[The task] Copy every record verbatim. Leave the pictures out.

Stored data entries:

++++++++++

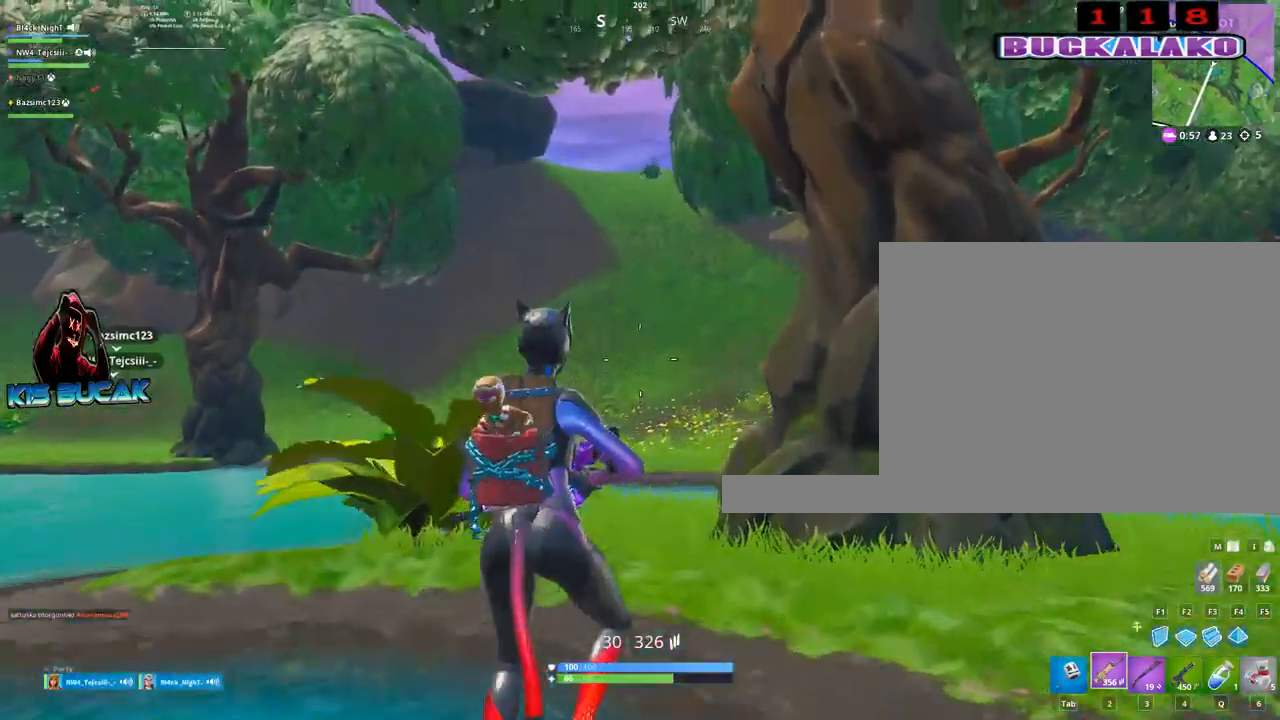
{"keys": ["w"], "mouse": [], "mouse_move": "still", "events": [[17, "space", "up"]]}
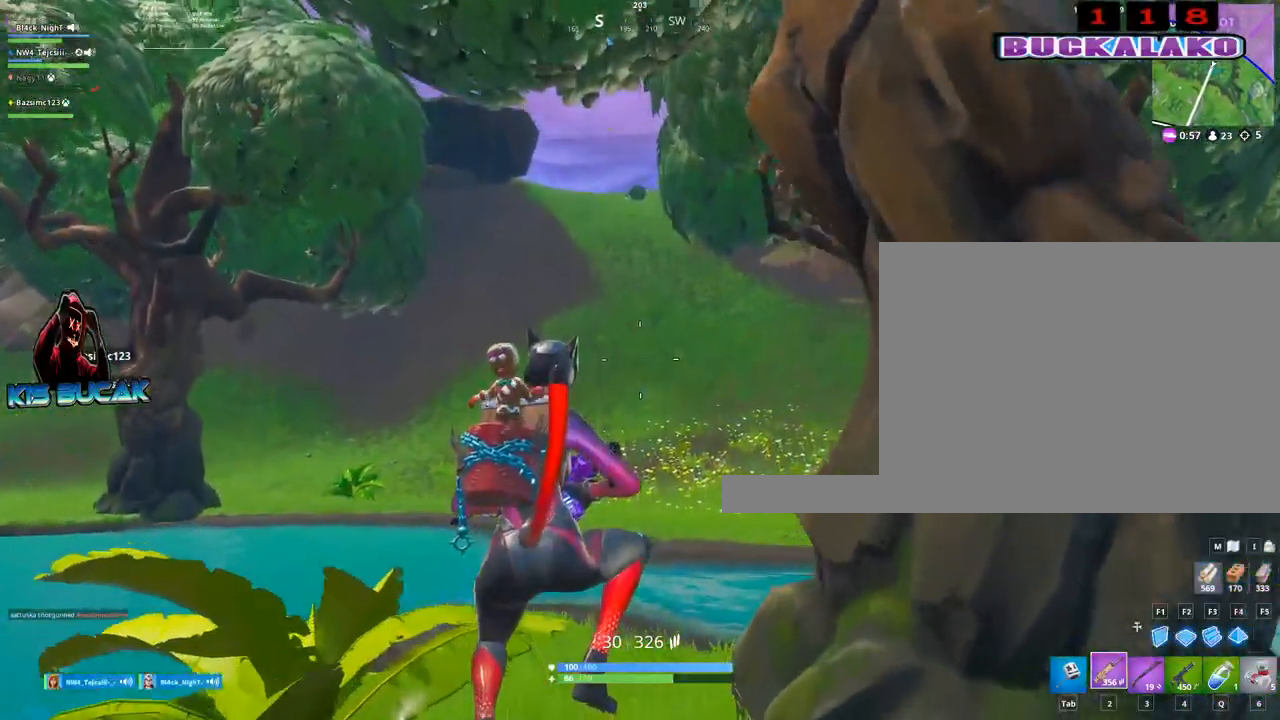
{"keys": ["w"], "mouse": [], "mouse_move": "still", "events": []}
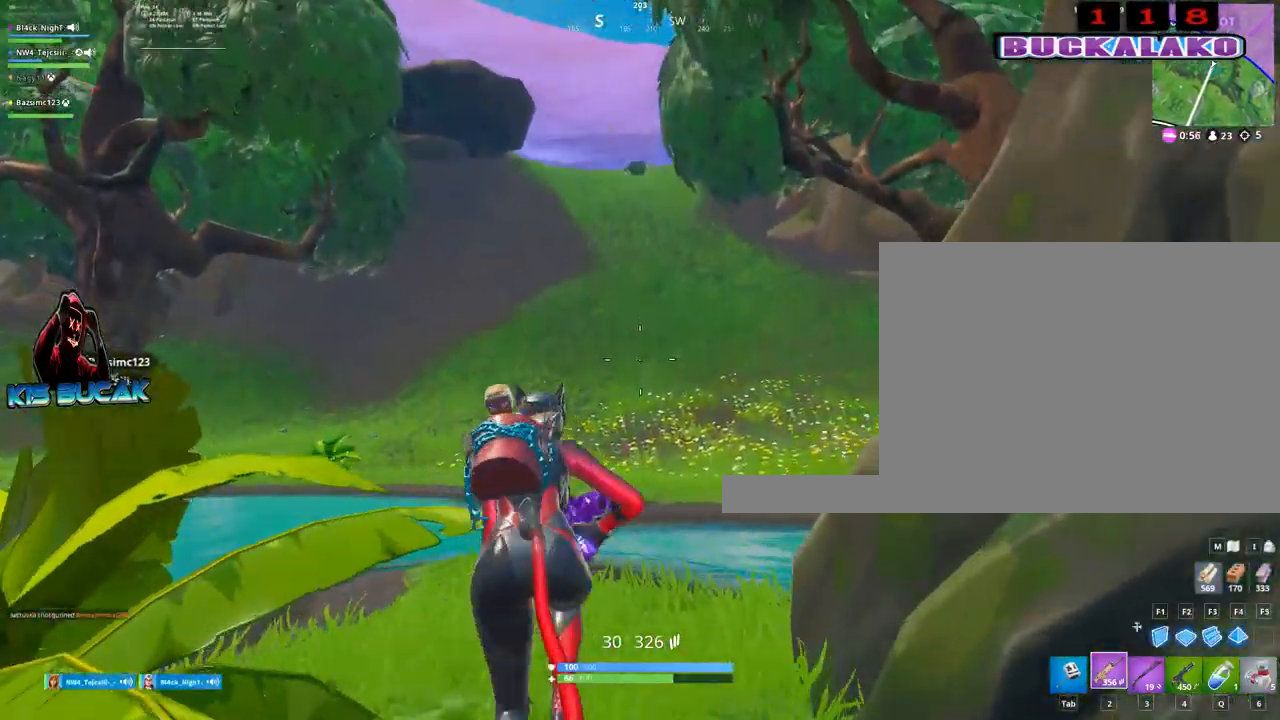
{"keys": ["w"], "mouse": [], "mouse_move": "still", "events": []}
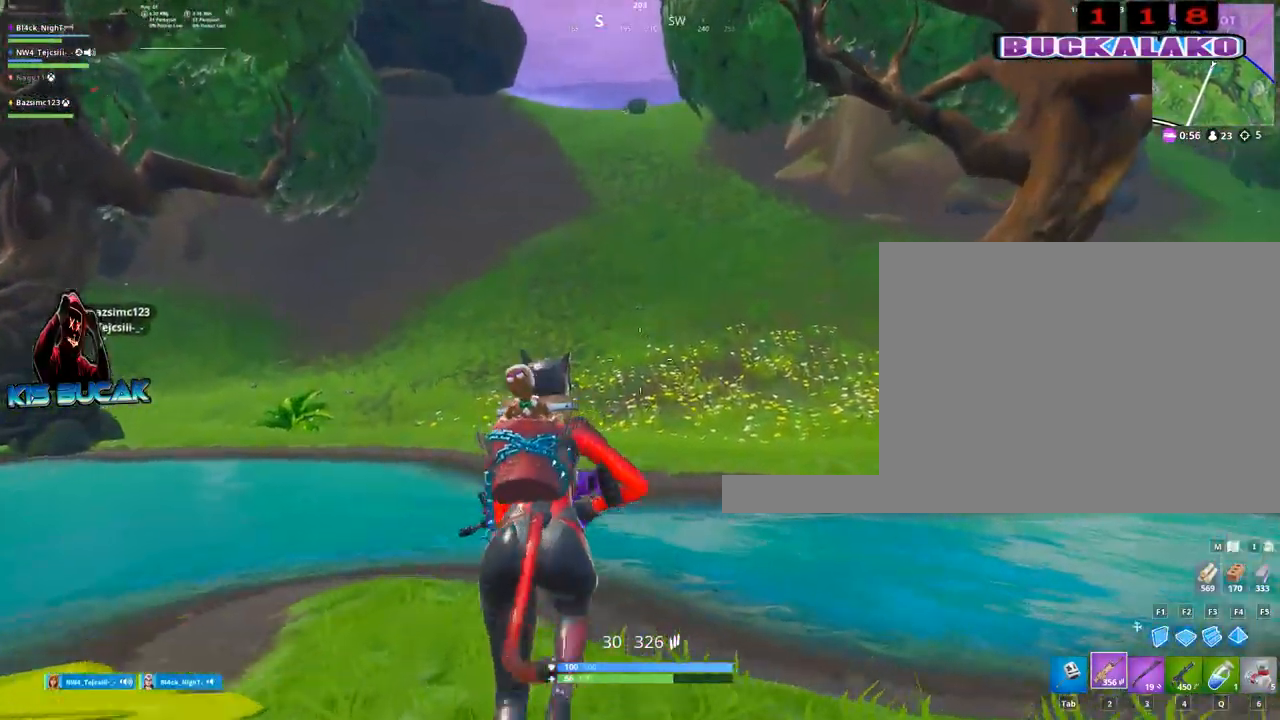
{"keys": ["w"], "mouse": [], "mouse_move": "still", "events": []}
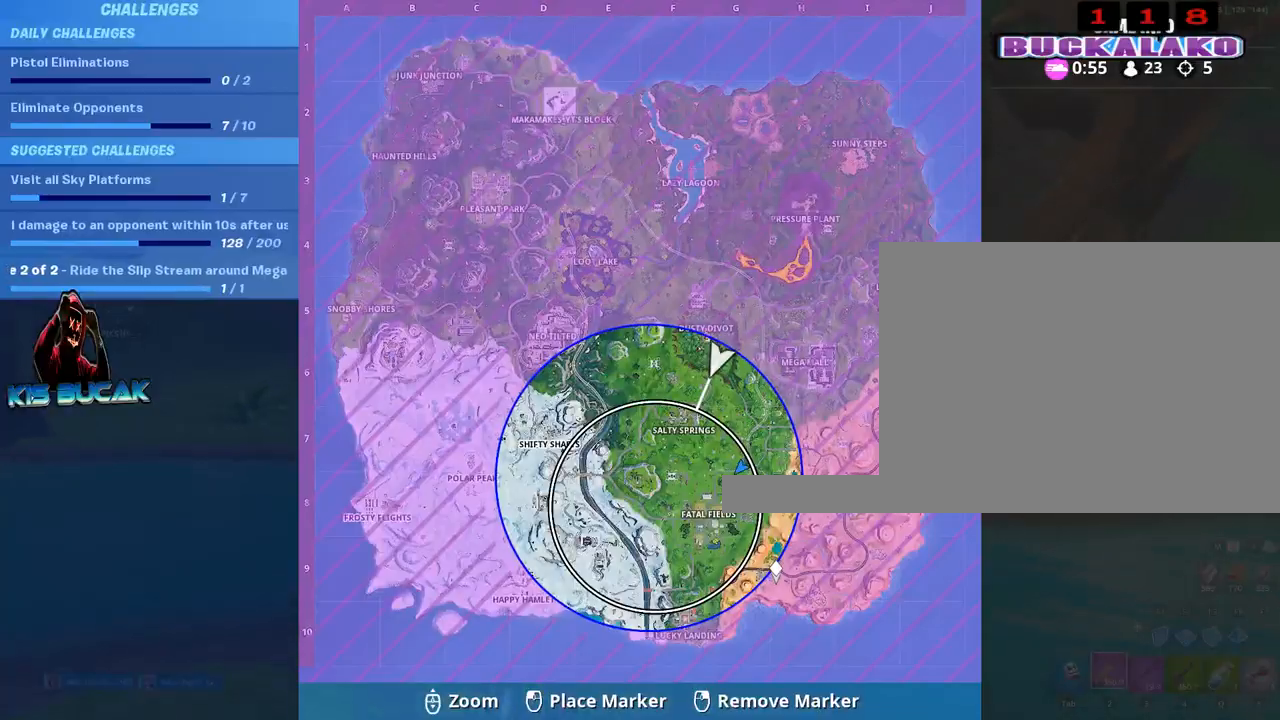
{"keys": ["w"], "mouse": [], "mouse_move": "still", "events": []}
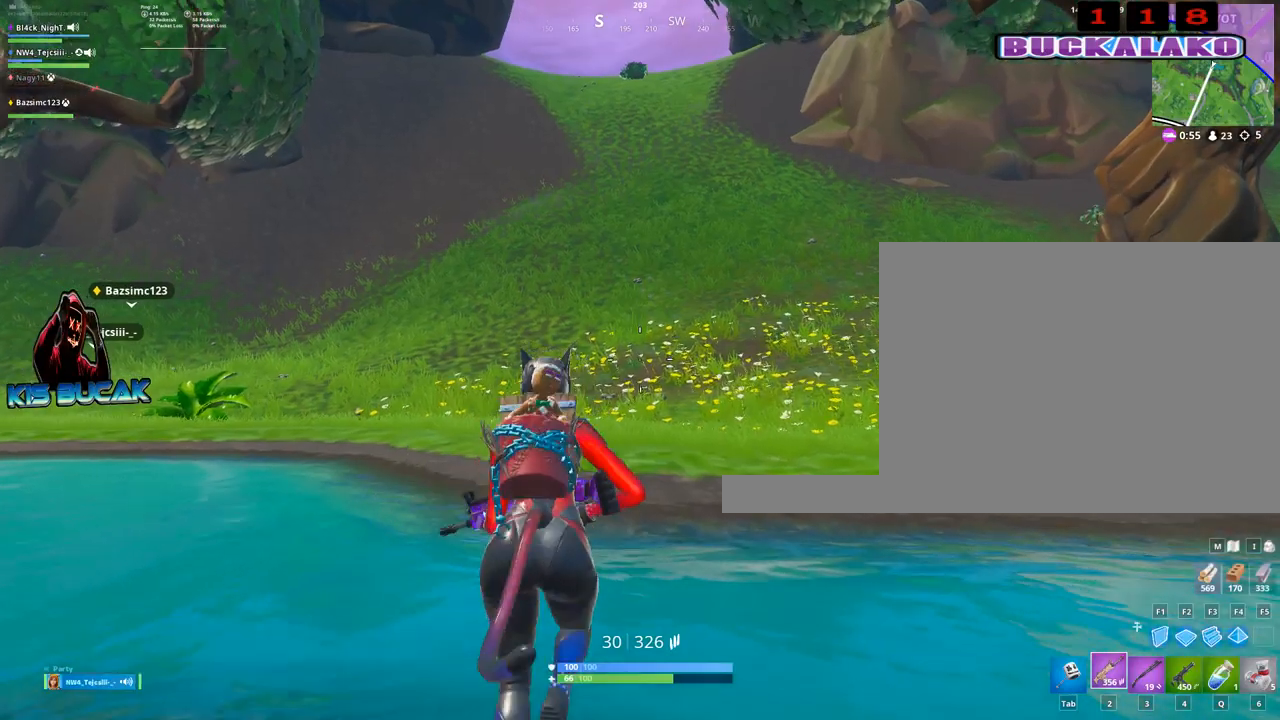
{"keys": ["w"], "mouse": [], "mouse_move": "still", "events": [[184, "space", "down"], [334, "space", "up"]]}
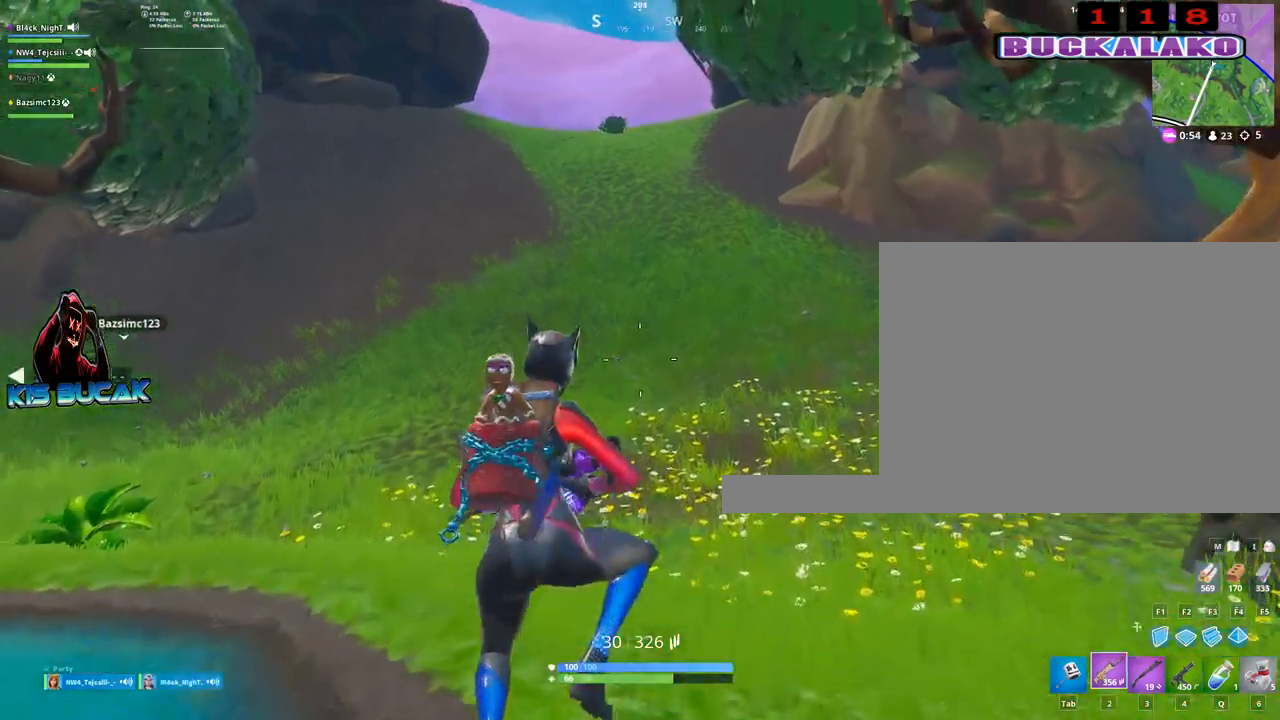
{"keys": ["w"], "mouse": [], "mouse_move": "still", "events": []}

++++++++++

[Response for this exercise]
{"keys": ["w"], "mouse": [], "mouse_move": "still", "events": [[17, "space", "up"]]}
{"keys": ["w"], "mouse": [], "mouse_move": "still", "events": []}
{"keys": ["w"], "mouse": [], "mouse_move": "still", "events": []}
{"keys": ["w"], "mouse": [], "mouse_move": "still", "events": []}
{"keys": ["w"], "mouse": [], "mouse_move": "still", "events": []}
{"keys": ["w"], "mouse": [], "mouse_move": "still", "events": [[184, "space", "down"], [334, "space", "up"]]}
{"keys": ["w"], "mouse": [], "mouse_move": "still", "events": []}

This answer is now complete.